Yeni Şafak müellifi Yusuf Kaplan
Kaplan “Düşmanını bilemeyen, dostunu da, kendini de bilemiyor demektir!” başlıklı yazısında “Dünyada yaşanan hâdiselere bizim kadar romantik bakan ikinci bir toplum yahut öteki bir inanç müntesibi var mı, bilmiyorum doğrusu.
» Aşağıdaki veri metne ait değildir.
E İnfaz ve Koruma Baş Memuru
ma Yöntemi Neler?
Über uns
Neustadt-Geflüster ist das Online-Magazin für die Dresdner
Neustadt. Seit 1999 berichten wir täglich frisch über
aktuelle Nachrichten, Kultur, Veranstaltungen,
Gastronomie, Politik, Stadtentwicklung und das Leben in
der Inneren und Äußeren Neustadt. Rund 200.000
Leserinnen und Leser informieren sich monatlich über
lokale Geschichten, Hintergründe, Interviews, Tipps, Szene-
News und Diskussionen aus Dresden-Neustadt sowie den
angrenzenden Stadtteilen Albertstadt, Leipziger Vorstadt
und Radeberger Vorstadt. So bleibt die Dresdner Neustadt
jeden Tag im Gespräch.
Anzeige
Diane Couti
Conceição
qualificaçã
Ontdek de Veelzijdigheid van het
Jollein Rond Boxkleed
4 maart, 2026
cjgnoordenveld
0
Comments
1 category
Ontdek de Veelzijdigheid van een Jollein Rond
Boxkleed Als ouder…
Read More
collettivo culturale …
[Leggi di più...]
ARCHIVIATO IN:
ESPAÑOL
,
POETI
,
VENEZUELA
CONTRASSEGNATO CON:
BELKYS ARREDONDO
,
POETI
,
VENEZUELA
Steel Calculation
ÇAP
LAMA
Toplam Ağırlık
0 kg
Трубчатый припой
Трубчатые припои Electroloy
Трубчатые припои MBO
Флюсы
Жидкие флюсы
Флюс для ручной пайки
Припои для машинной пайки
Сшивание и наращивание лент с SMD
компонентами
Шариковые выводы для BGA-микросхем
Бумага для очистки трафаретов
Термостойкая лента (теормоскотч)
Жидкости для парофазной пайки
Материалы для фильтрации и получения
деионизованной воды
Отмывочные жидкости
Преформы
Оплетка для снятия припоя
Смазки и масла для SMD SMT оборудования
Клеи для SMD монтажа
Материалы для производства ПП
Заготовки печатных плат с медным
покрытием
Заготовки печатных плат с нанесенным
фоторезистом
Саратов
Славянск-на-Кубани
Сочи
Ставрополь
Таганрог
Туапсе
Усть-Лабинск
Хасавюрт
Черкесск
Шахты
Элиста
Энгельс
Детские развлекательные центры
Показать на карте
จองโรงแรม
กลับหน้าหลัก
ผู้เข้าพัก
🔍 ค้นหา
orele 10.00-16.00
Bu romantizm yalnızca seküler kesitlerde görülen bir olgu değil; hem Türkiye’de hem de kimliğinin teşekkülünde İslâm’ın güçlü izler bıraktığı -mesela Balkanlar, Kafkaslar gibi- coğrafyalarda gözlenen bir olgu bu” kanısını lisana getirdi.
Bosna’da Sırplar tarafından Müslümanlara yapılanları örnek veren Kaplan, “Aradan 30 yıla yakın bir vakit geçti. Bugün de Bosna’daki Müslümanların kahir ekseriyeti dünyadaki hâdiselere çok romantik bakıyor ve Sırpların kendilerine bu türlü bir tecavüzde bulunacağına inanmıyor. Yalnızca Balkanlar’da değil, genelde bütün Müslüman toplumlarda gözlemlediğimiz bu tehlikeli romantizmlerin nedeni ne, pekala?” diye sordu.
Kaplan, bu yaklaşımın en esaslı nedenini şöyle açıkladı: “Müslüman şuurunun de, bilinçaltının da ürpertici öteki üzerine inşa edilmemiş olmasıdır: Müslümanlar, kendilerinden o kadar emindir ki, herkese çarçabuk hem güvenirler hem itimat verirler.”